Recently, Aesthetica magazine wrote that: "Varaksina's personal works are ethereal, projecting the psyche onto the corners of a room... Through a conscientious attention to light and a soft palette, these allegories come to life and absorb the viewer into their microcosm".
She is a member of PhotoShelter, the leader in portfolio websites, photo sales, marketing and archiving tools for photographers.
Hi Kristina. Thanks for talking with us... Please tell us a little about you and your photography. What does the medium mean to you?
Good question. I’ve always been drawn to visual arts – I’ve been drawing and painting since very early childhood. And after high school, I went to University to study graphic design, where I took a photography class and fell in love with the medium. I had always been an observer and at that moment I realized that I could actually do something with my observations, express myself and say something. Photography allows me to create my own reality and make the viewer believe in it. As opposed to painting, for example, where everything comes from the artist’s mind, in photography I can take something that already exists and make it my own, by adding or subtracting components.
Talk to us about the production and planning of some of your shoots
Whether it is a personal or a commissioned shoot everything starts with an idea. I always try to come up with a story and then decide on the visual means that will tell the story in the best possible way. I often draw sketches, look for references – in photography and other media. Then I put together concept boards for my team: one for set designer, one for wardrobe stylist, another for hair and makeup artist, etc. If a shoot is on location, I go and study it, think of the best time of day to do the shoot. If it is in studio then I think of my lighting, which is a very important part of the story. When the day of the shoot comes I have all the elements planned and ready, now I can focus my energy on working with the model.
What's the secret to meaningful and impactful portraiture?
I think what is impactful for one person can mean nothing for the other. I can only tell what I value in portraits. It’s three things: emotion, story, and shot design. I can only hope that in each of my portraits there are at least two of those elements. And, in my opinion, an ideal impactful portrait shot will have all three.

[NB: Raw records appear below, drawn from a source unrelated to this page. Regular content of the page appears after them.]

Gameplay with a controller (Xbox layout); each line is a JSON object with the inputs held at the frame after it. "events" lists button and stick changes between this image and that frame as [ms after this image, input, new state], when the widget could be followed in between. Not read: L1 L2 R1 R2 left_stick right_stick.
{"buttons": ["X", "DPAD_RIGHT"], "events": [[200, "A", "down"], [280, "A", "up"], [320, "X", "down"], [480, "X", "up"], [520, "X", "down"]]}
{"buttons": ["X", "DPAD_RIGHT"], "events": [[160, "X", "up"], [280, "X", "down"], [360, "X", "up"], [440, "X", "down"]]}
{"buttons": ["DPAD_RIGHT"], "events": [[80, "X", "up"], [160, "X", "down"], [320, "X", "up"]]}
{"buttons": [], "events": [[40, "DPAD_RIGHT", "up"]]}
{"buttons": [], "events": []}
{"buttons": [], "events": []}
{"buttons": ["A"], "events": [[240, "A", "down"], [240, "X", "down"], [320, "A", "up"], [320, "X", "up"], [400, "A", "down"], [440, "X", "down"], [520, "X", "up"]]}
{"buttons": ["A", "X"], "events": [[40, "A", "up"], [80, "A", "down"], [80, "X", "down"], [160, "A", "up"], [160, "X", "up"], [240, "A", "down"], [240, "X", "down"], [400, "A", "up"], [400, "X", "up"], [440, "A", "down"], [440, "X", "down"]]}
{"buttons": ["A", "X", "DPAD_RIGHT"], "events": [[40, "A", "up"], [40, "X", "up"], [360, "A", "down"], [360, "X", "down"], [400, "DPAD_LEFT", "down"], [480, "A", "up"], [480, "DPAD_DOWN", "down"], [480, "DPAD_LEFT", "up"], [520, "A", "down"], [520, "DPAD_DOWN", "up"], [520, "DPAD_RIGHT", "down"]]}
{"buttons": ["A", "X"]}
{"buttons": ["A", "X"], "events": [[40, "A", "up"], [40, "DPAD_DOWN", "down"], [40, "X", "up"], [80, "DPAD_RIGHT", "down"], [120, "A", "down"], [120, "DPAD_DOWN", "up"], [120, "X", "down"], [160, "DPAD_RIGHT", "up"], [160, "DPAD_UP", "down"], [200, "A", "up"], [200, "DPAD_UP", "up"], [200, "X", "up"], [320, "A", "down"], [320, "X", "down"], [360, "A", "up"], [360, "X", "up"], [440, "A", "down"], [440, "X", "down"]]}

What inspires you and your work?
I get inspired by people, their lives, and stories. By films, stories and visual elements in them. I find Swedish and French movies the most inspiring. I also get inspired by other artists, mainly painters, like Balthus and Hammershoi, for example, I like stillness in their work.
Do you have a photographic philosophy?
I guess my philosophy would be based on these principles: be thoughtful, be unique, be thorough.